> _How to complete this task_
Among the entries that follow, find every line with the word "lines" and copy it.

Stored data entries
"""

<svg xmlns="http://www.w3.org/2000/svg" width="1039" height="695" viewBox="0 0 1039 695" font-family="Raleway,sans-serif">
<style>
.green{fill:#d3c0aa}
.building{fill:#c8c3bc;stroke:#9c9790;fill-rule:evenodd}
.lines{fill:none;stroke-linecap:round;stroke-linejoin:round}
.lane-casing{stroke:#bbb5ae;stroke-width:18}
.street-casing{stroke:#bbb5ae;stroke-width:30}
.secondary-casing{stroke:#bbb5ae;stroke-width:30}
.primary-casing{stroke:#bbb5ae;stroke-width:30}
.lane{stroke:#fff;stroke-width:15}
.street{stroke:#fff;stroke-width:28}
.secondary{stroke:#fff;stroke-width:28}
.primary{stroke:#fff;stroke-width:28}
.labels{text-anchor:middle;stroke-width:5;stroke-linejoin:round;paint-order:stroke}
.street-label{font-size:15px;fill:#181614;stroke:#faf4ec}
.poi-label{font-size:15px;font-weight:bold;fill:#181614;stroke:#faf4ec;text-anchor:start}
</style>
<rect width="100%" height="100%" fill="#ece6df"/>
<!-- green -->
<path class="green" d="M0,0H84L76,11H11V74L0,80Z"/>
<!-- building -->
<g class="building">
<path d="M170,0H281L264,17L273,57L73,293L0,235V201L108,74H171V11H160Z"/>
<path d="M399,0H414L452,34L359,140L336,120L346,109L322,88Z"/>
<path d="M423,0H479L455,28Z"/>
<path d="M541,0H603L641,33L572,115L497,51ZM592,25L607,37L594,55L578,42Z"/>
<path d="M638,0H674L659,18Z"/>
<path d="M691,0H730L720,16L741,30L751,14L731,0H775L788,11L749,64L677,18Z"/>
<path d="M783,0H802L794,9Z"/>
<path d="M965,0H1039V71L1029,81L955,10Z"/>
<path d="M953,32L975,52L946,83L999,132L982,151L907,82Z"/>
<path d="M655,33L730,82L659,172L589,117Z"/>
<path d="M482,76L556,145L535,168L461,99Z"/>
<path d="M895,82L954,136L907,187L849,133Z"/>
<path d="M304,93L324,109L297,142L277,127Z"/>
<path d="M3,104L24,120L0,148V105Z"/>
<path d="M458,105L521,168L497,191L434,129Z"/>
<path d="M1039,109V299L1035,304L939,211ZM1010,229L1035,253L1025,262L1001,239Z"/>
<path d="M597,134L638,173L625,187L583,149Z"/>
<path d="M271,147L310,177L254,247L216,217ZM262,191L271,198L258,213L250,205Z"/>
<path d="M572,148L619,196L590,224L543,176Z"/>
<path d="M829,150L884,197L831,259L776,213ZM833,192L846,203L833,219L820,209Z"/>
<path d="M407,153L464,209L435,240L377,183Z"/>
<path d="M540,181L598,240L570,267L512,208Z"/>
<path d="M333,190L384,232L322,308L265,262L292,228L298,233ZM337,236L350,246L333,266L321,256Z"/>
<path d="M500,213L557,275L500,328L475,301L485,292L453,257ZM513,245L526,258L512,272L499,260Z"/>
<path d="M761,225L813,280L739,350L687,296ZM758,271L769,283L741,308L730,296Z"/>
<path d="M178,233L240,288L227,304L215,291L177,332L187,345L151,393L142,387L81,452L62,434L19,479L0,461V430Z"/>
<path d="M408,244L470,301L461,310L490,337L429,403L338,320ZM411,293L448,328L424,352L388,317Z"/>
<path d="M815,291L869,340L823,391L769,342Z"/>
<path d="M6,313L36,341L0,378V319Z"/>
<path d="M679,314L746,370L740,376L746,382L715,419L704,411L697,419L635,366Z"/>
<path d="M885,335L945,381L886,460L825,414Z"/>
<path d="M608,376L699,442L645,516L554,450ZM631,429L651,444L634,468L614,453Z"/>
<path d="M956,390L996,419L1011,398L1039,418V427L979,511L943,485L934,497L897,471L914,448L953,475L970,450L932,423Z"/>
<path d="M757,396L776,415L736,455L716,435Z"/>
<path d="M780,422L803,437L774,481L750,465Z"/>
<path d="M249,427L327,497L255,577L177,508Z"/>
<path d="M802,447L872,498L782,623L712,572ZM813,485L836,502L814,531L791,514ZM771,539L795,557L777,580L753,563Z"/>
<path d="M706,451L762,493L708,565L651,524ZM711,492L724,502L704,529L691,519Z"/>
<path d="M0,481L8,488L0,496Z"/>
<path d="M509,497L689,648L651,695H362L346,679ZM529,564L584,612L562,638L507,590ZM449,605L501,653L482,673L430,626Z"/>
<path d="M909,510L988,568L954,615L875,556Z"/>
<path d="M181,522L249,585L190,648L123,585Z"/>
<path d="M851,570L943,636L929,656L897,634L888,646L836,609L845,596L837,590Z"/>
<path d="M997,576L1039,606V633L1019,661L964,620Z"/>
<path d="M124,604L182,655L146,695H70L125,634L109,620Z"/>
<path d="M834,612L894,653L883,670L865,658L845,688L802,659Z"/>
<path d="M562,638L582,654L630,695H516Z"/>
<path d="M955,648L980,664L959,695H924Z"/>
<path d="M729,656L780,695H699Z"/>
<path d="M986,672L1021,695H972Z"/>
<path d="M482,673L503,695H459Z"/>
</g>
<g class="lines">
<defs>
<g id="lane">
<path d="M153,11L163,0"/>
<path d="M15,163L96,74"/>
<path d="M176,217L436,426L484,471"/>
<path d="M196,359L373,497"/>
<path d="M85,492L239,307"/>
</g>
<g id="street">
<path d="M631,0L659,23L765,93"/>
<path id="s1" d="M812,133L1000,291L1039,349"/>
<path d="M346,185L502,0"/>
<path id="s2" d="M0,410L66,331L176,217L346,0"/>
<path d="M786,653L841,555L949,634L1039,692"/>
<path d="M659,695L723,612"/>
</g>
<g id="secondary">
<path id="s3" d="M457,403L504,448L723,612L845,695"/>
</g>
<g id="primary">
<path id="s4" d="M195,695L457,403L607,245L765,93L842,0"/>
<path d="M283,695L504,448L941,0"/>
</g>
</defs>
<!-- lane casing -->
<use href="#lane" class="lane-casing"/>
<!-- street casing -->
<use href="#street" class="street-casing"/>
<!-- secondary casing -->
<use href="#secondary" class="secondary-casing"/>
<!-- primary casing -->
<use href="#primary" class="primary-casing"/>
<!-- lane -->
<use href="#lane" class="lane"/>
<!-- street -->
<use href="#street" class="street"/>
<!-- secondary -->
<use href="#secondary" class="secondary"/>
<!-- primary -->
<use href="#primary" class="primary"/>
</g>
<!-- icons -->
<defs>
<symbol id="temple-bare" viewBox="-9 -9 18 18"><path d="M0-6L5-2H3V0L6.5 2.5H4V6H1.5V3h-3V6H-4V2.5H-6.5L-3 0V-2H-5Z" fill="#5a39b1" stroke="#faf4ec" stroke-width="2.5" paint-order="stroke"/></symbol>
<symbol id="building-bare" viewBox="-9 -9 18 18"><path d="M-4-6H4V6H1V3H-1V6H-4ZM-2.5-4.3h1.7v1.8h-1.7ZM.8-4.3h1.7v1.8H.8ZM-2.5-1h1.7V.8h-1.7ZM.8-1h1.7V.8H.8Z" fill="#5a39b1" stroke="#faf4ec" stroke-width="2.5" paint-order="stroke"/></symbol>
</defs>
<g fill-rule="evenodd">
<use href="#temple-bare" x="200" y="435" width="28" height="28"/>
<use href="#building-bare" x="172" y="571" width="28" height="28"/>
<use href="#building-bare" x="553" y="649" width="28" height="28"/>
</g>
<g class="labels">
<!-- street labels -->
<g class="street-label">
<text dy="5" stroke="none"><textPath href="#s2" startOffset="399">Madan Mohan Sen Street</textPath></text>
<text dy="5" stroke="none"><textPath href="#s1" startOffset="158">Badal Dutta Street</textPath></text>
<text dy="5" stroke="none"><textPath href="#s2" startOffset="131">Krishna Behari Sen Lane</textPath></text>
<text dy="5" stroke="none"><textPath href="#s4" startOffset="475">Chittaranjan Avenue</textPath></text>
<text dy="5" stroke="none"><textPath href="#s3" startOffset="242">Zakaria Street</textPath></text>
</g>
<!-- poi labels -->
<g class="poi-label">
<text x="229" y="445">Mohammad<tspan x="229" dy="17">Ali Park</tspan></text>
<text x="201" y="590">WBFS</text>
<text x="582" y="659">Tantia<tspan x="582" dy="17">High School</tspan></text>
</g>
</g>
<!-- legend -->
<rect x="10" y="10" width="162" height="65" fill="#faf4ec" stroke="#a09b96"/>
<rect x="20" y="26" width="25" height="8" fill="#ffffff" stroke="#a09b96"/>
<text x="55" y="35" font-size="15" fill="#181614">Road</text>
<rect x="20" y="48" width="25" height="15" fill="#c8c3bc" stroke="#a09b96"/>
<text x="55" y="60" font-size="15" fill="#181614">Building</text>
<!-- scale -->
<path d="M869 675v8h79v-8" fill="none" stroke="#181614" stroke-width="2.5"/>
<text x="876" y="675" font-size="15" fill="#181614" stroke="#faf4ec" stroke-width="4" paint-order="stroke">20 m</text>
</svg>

"""

> _Answer to this exercise_
.lines{fill:none;stroke-linecap:round;stroke-linejoin:round}
<g class="lines">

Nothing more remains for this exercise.